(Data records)

━━━━━━━━━━━━━━━━━━━━

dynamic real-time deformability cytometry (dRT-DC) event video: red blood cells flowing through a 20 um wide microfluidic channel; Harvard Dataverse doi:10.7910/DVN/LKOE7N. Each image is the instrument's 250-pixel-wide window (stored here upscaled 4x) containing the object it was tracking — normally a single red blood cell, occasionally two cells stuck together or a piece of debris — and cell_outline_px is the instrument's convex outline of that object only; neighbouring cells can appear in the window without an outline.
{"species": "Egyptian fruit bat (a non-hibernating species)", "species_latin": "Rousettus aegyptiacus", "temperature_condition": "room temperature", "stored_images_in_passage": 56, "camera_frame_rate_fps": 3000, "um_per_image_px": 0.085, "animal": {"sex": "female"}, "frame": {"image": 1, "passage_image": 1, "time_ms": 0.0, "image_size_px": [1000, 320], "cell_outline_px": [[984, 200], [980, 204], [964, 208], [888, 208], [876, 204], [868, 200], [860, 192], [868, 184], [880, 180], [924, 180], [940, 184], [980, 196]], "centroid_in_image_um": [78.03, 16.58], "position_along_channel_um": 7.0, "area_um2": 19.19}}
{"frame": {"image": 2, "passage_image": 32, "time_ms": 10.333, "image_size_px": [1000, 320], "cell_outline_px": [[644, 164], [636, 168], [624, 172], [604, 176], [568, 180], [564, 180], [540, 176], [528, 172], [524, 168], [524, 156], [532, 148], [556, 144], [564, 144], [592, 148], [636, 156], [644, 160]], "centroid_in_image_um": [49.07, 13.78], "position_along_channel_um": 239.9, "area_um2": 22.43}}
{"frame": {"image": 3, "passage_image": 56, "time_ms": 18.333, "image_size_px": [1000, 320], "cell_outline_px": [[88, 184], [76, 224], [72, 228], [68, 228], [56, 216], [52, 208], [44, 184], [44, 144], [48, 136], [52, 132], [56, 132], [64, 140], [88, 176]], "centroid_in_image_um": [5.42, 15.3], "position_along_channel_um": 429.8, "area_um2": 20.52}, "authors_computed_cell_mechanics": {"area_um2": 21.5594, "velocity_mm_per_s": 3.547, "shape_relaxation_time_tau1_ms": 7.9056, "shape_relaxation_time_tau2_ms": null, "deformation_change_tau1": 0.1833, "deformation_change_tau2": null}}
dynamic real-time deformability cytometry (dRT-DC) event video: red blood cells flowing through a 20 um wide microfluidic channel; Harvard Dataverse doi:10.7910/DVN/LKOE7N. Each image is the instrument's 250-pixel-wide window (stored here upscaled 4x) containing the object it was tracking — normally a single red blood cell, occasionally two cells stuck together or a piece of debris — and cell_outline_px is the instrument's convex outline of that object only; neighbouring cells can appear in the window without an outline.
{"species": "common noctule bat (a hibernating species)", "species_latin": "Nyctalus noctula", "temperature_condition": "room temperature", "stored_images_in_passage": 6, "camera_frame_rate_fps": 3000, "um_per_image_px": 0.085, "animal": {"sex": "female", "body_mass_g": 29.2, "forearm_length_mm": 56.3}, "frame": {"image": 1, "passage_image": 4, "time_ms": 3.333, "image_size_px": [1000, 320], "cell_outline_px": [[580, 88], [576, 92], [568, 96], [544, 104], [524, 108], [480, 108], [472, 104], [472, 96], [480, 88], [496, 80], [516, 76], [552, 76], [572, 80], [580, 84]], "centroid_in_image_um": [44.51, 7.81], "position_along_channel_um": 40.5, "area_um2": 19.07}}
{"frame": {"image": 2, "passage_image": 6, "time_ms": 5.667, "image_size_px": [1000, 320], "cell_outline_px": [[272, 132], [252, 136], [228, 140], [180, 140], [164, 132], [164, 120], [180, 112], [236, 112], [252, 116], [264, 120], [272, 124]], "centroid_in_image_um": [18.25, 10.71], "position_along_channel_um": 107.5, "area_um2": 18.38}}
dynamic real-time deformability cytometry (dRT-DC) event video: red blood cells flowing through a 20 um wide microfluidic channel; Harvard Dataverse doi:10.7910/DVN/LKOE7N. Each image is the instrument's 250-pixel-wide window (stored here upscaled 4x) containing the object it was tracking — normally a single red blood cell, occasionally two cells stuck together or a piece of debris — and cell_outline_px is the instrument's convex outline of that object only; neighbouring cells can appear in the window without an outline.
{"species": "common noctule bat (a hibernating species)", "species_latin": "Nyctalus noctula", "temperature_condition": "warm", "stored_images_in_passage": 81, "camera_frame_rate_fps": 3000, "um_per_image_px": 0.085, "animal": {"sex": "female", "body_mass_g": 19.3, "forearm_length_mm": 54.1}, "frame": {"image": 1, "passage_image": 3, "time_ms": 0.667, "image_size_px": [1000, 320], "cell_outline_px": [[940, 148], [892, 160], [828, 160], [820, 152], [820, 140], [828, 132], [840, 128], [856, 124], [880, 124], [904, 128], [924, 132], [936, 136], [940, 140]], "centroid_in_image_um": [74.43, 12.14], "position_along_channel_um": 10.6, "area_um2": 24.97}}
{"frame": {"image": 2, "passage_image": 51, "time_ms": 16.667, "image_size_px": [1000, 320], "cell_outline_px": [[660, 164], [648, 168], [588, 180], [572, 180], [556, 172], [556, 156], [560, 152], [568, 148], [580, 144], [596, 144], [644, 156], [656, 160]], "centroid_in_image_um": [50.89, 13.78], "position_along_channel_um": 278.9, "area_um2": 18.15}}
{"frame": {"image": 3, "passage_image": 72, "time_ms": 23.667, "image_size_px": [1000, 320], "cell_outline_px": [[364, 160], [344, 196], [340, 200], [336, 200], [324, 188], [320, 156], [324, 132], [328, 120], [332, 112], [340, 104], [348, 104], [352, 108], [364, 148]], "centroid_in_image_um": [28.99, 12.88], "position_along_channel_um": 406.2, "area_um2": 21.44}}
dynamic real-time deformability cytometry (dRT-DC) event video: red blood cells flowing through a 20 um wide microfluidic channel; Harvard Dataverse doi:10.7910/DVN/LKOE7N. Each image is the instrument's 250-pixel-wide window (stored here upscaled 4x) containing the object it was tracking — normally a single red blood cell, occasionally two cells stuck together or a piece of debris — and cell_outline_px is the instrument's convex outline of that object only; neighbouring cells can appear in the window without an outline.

━━━━━━━━━━━━━━━━━━━━

● BRIEF
The listing above must be transcribed exactly, line by line.

● SOLUTION
dynamic real-time deformability cytometry (dRT-DC) event video: red blood cells flowing through a 20 um wide microfluidic channel; Harvard Dataverse doi:10.7910/DVN/LKOE7N. Each image is the instrument's 250-pixel-wide window (stored here upscaled 4x) containing the object it was tracking — normally a single red blood cell, occasionally two cells stuck together or a piece of debris — and cell_outline_px is the instrument's convex outline of that object only; neighbouring cells can appear in the window without an outline.
{"species": "Egyptian fruit bat (a non-hibernating species)", "species_latin": "Rousettus aegyptiacus", "temperature_condition": "room temperature", "stored_images_in_passage": 56, "camera_frame_rate_fps": 3000, "um_per_image_px": 0.085, "animal": {"sex": "female"}, "frame": {"image": 1, "passage_image": 1, "time_ms": 0.0, "image_size_px": [1000, 320], "cell_outline_px": [[984, 200], [980, 204], [964, 208], [888, 208], [876, 204], [868, 200], [860, 192], [868, 184], [880, 180], [924, 180], [940, 184], [980, 196]], "centroid_in_image_um": [78.03, 16.58], "position_along_channel_um": 7.0, "area_um2": 19.19}}
{"frame": {"image": 2, "passage_image": 32, "time_ms": 10.333, "image_size_px": [1000, 320], "cell_outline_px": [[644, 164], [636, 168], [624, 172], [604, 176], [568, 180], [564, 180], [540, 176], [528, 172], [524, 168], [524, 156], [532, 148], [556, 144], [564, 144], [592, 148], [636, 156], [644, 160]], "centroid_in_image_um": [49.07, 13.78], "position_along_channel_um": 239.9, "area_um2": 22.43}}
{"frame": {"image": 3, "passage_image": 56, "time_ms": 18.333, "image_size_px": [1000, 320], "cell_outline_px": [[88, 184], [76, 224], [72, 228], [68, 228], [56, 216], [52, 208], [44, 184], [44, 144], [48, 136], [52, 132], [56, 132], [64, 140], [88, 176]], "centroid_in_image_um": [5.42, 15.3], "position_along_channel_um": 429.8, "area_um2": 20.52}, "authors_computed_cell_mechanics": {"area_um2": 21.5594, "velocity_mm_per_s": 3.547, "shape_relaxation_time_tau1_ms": 7.9056, "shape_relaxation_time_tau2_ms": null, "deformation_change_tau1": 0.1833, "deformation_change_tau2": null}}
dynamic real-time deformability cytometry (dRT-DC) event video: red blood cells flowing through a 20 um wide microfluidic channel; Harvard Dataverse doi:10.7910/DVN/LKOE7N. Each image is the instrument's 250-pixel-wide window (stored here upscaled 4x) containing the object it was tracking — normally a single red blood cell, occasionally two cells stuck together or a piece of debris — and cell_outline_px is the instrument's convex outline of that object only; neighbouring cells can appear in the window without an outline.
{"species": "common noctule bat (a hibernating species)", "species_latin": "Nyctalus noctula", "temperature_condition": "room temperature", "stored_images_in_passage": 6, "camera_frame_rate_fps": 3000, "um_per_image_px": 0.085, "animal": {"sex": "female", "body_mass_g": 29.2, "forearm_length_mm": 56.3}, "frame": {"image": 1, "passage_image": 4, "time_ms": 3.333, "image_size_px": [1000, 320], "cell_outline_px": [[580, 88], [576, 92], [568, 96], [544, 104], [524, 108], [480, 108], [472, 104], [472, 96], [480, 88], [496, 80], [516, 76], [552, 76], [572, 80], [580, 84]], "centroid_in_image_um": [44.51, 7.81], "position_along_channel_um": 40.5, "area_um2": 19.07}}
{"frame": {"image": 2, "passage_image": 6, "time_ms": 5.667, "image_size_px": [1000, 320], "cell_outline_px": [[272, 132], [252, 136], [228, 140], [180, 140], [164, 132], [164, 120], [180, 112], [236, 112], [252, 116], [264, 120], [272, 124]], "centroid_in_image_um": [18.25, 10.71], "position_along_channel_um": 107.5, "area_um2": 18.38}}
dynamic real-time deformability cytometry (dRT-DC) event video: red blood cells flowing through a 20 um wide microfluidic channel; Harvard Dataverse doi:10.7910/DVN/LKOE7N. Each image is the instrument's 250-pixel-wide window (stored here upscaled 4x) containing the object it was tracking — normally a single red blood cell, occasionally two cells stuck together or a piece of debris — and cell_outline_px is the instrument's convex outline of that object only; neighbouring cells can appear in the window without an outline.
{"species": "common noctule bat (a hibernating species)", "species_latin": "Nyctalus noctula", "temperature_condition": "warm", "stored_images_in_passage": 81, "camera_frame_rate_fps": 3000, "um_per_image_px": 0.085, "animal": {"sex": "female", "body_mass_g": 19.3, "forearm_length_mm": 54.1}, "frame": {"image": 1, "passage_image": 3, "time_ms": 0.667, "image_size_px": [1000, 320], "cell_outline_px": [[940, 148], [892, 160], [828, 160], [820, 152], [820, 140], [828, 132], [840, 128], [856, 124], [880, 124], [904, 128], [924, 132], [936, 136], [940, 140]], "centroid_in_image_um": [74.43, 12.14], "position_along_channel_um": 10.6, "area_um2": 24.97}}
{"frame": {"image": 2, "passage_image": 51, "time_ms": 16.667, "image_size_px": [1000, 320], "cell_outline_px": [[660, 164], [648, 168], [588, 180], [572, 180], [556, 172], [556, 156], [560, 152], [568, 148], [580, 144], [596, 144], [644, 156], [656, 160]], "centroid_in_image_um": [50.89, 13.78], "position_along_channel_um": 278.9, "area_um2": 18.15}}
{"frame": {"image": 3, "passage_image": 72, "time_ms": 23.667, "image_size_px": [1000, 320], "cell_outline_px": [[364, 160], [344, 196], [340, 200], [336, 200], [324, 188], [320, 156], [324, 132], [328, 120], [332, 112], [340, 104], [348, 104], [352, 108], [364, 148]], "centroid_in_image_um": [28.99, 12.88], "position_along_channel_um": 406.2, "area_um2": 21.44}}
dynamic real-time deformability cytometry (dRT-DC) event video: red blood cells flowing through a 20 um wide microfluidic channel; Harvard Dataverse doi:10.7910/DVN/LKOE7N. Each image is the instrument's 250-pixel-wide window (stored here upscaled 4x) containing the object it was tracking — normally a single red blood cell, occasionally two cells stuck together or a piece of debris — and cell_outline_px is the instrument's convex outline of that object only; neighbouring cells can appear in the window without an outline.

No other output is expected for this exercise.